[Supplied text — start]

The PN's new green face? | Ryan Callus

The deeds of past Nationalist governments weigh heavily on his criticism of the present government’s pro-development agenda, but Ryan Callus argues he is not here to defend the past.

30-year-old engineer Ryan Callus represents the Opposition on the Malta Environment and Planning Authority board, and has been recently appointed as its spokesperson for planning issues. Callus, a newly-elected MP, says he feels burdened by a responsibility for future generations.

"Before taking a decision one has to be fully informed about the issues involved.  Many wrong decisions taken are down to a lack of information," Callus says, who insists with me that the environment deserves priority. "I prefer to tilt the scales in favour of the environment instead of tilting them for development. And that's because it's nearly impossible to redress a wrong decision that harms the environment. It's very difficult to restore the environment to its pristine condition after a development has taken place."

I immediately point out the perception that MEPA is already biased in favour of development, and that this goes back a long time: some of the worst planning decisions, including an outline permit for 990 apartments at Mistra, were taken under the previous Nationalist administration.

Callus does not mince his words. "The project approved in 2008 was excessive in terms of height and number of storeys."

But he also points out that although an outline permit was issued for the controversial Mistra Heights, a number of issues were left unresolved and could only be determined at the final permit stage. One of them was the Traffic Impact Assessment, showing  that the present road cannot cater for present traffic flows, let alone for the additional influx of traffic generated by the mega-project.

Callus says the outline permit had been issued on the understanding that a proposal for a new bypass would be presented by the time of the full development permit. But the project has now been approved with the traffic situation unresolved.

And under the new Labour government, the transport authority had now overturned its former objection in 2008.

[Supplied text — finish]

Your objective: Extend the interview with Ryan Callus on planning and the Mistra project, picking up right after its last sentence.

[Supplied data — start]

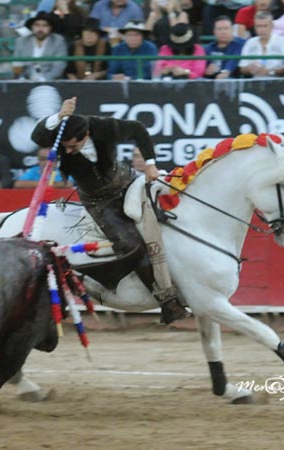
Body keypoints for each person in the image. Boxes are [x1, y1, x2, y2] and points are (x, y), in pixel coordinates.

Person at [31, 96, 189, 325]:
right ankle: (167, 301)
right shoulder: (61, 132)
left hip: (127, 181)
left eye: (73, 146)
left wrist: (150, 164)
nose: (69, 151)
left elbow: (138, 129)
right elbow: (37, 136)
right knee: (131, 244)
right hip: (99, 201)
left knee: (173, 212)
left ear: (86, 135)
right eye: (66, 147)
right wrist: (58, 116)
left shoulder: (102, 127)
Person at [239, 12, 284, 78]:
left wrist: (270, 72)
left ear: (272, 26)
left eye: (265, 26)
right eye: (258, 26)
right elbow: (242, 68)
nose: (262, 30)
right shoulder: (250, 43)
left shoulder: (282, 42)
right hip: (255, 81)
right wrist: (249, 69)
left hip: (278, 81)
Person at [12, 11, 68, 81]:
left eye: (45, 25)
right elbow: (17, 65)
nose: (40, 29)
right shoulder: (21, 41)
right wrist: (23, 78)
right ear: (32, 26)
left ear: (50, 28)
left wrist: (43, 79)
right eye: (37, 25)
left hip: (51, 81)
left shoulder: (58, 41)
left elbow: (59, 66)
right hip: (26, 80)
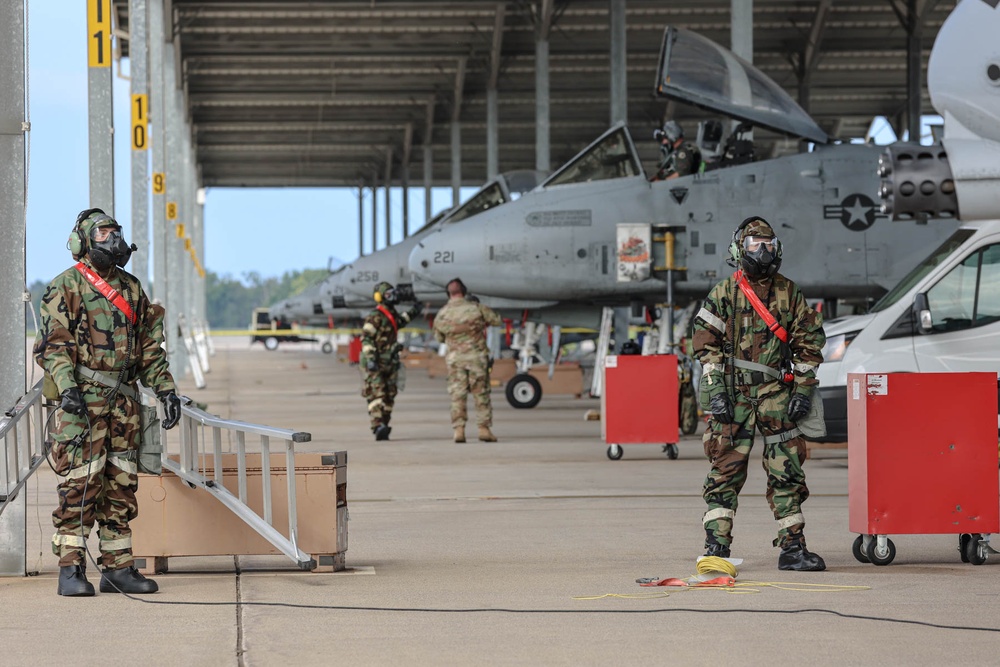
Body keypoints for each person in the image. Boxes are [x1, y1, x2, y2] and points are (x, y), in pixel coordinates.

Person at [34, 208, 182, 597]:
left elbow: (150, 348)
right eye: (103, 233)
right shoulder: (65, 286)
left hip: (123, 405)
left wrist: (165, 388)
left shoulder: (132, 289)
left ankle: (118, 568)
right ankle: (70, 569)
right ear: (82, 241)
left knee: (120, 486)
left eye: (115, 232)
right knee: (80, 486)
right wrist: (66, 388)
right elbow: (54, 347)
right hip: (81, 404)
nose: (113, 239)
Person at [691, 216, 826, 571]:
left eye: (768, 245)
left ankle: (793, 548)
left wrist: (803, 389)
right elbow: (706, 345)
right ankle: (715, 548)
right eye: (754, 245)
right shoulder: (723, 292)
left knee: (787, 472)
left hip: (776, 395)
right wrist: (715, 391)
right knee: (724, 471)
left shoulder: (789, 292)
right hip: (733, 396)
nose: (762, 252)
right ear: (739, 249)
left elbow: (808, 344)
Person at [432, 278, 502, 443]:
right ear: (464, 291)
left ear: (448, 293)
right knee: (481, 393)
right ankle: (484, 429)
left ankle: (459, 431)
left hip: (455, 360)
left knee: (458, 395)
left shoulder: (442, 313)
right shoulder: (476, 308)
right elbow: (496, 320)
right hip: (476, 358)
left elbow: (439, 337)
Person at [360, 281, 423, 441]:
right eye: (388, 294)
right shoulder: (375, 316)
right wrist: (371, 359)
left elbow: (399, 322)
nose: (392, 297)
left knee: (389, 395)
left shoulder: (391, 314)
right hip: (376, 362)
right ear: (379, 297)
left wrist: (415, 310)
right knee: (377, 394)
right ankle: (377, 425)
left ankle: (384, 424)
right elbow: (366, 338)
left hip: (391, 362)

[Supplied data — finish]

Written response:
"I'm not against more development at Mistra. What I wanted was more time to negotiate new planning parameters for the project. So I presented a motion to further downsize the project," Callus says, but points out that the present board made no efforts to negotiate with the developers to reduce the height of the project.

In fact it was only in November 2012 that the project was scaled down from 990 to 770 apartments. "While the present government constantly takes credit for approving a downsized project, it fails to point out that the downsizing took place under the previous government."

Callus's motion, backed by five MEPA board members, was intended to postpone the decision to enable MEPA negotiate a reduction in the scale of the project. "The point of my motion was to continue the process commenced in 2012 so that discussions with the developers continue with the aim of further reducing the scale of the project."

Wasn't it ironic that while Ryan Callus was arguing in favour of downsizing the project, the PN's president Ann Fenech - in her role as lawyer for Gemxija Crown Holdings - was insisting on the approval of the permit as foreseen in the outline permit in 2008? For her presence created the impression that the PN was trying to serve God and the devil at the same time, with Callus defending the environment and Fenech, the developers. Callus makes it clear that the PN's position in thiscase was that represented by him. "Ann Fenech was there in her role as a lawyer who had been following this case since 2001, well before she entered the political fray... it would not have made sense for Fenech to abandon her clients at the most important stage, the moment when a decision was to be taken."

According to Planning Ombudsman David Pace, contrary to MEPA's claims, the present board was not bound by the 2008 outline permit to issue the full permit, because a number of issues like the traffic situation had not been resolved.

Callus himself contests MEPA's defence to conduct a board meeting in private and take a decision over a request by Din l-Art Helwa to revoke the 2008 permit. While Pace said the planning laws make such a decision illegal, because they have to be made in public, Callus reveals that in August - long before the Mistra decision - the MEPA board had already taken a decision not to discuss the revocation of permits in public, whenever its own planning directorate found no grounds for a revocation. The decision was taken after a vote in which the vast majority of board members outvoted Callus.

"I was very clear on that point, insisting that any vote in favour or against a revocation of permit is effectively a decision, and that the law makes it clear that any decision must be taken in public as specified by the Environment and Planning Act.

I pointed out whoever requests a revocation of a permit has a right to hear the reasons why his request was not being heeded.

"Instead we are now faced with situations like that which happened during the public hearing on Mistra, where the chairman - without even reading the reasons for not acceding the request - simply pronounces that the board's decision."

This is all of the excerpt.